◆ **PROBLEM TO SOLVE**: A verbatim transcript of the data below is required, images omitted.

◆ **Collected data**:
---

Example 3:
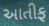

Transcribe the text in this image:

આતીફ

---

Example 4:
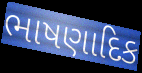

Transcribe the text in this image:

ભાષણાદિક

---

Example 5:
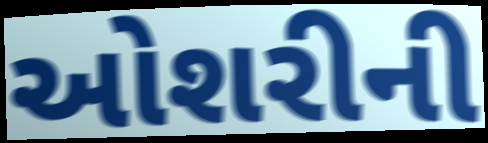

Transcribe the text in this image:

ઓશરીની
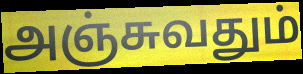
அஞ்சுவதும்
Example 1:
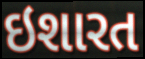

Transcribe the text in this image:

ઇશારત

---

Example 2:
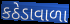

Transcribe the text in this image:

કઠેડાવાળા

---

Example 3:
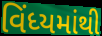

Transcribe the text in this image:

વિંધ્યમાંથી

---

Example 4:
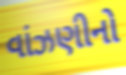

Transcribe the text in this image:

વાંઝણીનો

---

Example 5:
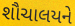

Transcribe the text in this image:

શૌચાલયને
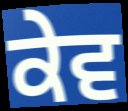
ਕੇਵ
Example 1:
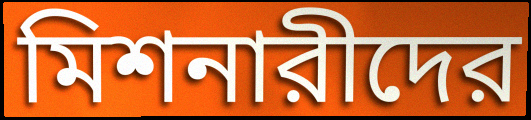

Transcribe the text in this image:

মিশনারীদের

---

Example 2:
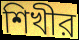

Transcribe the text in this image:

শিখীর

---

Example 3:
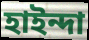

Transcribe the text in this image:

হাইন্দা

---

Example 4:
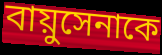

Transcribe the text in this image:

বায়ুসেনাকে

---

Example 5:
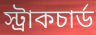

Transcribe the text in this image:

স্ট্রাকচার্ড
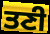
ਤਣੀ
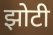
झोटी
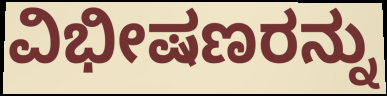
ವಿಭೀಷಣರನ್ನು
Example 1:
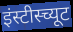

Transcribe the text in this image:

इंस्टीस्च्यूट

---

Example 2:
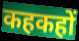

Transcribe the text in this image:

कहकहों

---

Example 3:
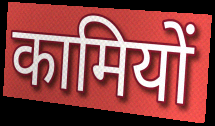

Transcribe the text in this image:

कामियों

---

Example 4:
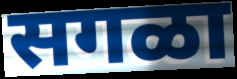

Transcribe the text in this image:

◆ **OUTPUT OF THE TASK**:
---

Example 3:

Transcribe the text in this image:

આતીફ

---

Example 4:

Transcribe the text in this image:

ભાષણાદિક

---

Example 5:

Transcribe the text in this image:

ઓશરીની
அஞ்சுவதும்
Example 1:

Transcribe the text in this image:

ઇશારત

---

Example 2:

Transcribe the text in this image:

કઠેડાવાળા

---

Example 3:

Transcribe the text in this image:

વિંધ્યમાંથી

---

Example 4:

Transcribe the text in this image:

વાંઝણીનો

---

Example 5:

Transcribe the text in this image:

શૌચાલયને
ਕੇਵ
Example 1:

Transcribe the text in this image:

মিশনারীদের

---

Example 2:

Transcribe the text in this image:

শিখীর

---

Example 3:

Transcribe the text in this image:

হাইন্দা

---

Example 4:

Transcribe the text in this image:

বায়ুসেনাকে

---

Example 5:

Transcribe the text in this image:

স্ট্রাকচার্ড
ਤਣੀ
झोटी
ವಿಭೀಷಣರನ್ನು
Example 1:

Transcribe the text in this image:

इंस्टीस्च्यूट

---

Example 2:

Transcribe the text in this image:

कहकहों

---

Example 3:

Transcribe the text in this image:

कामियों

---

Example 4:

Transcribe the text in this image:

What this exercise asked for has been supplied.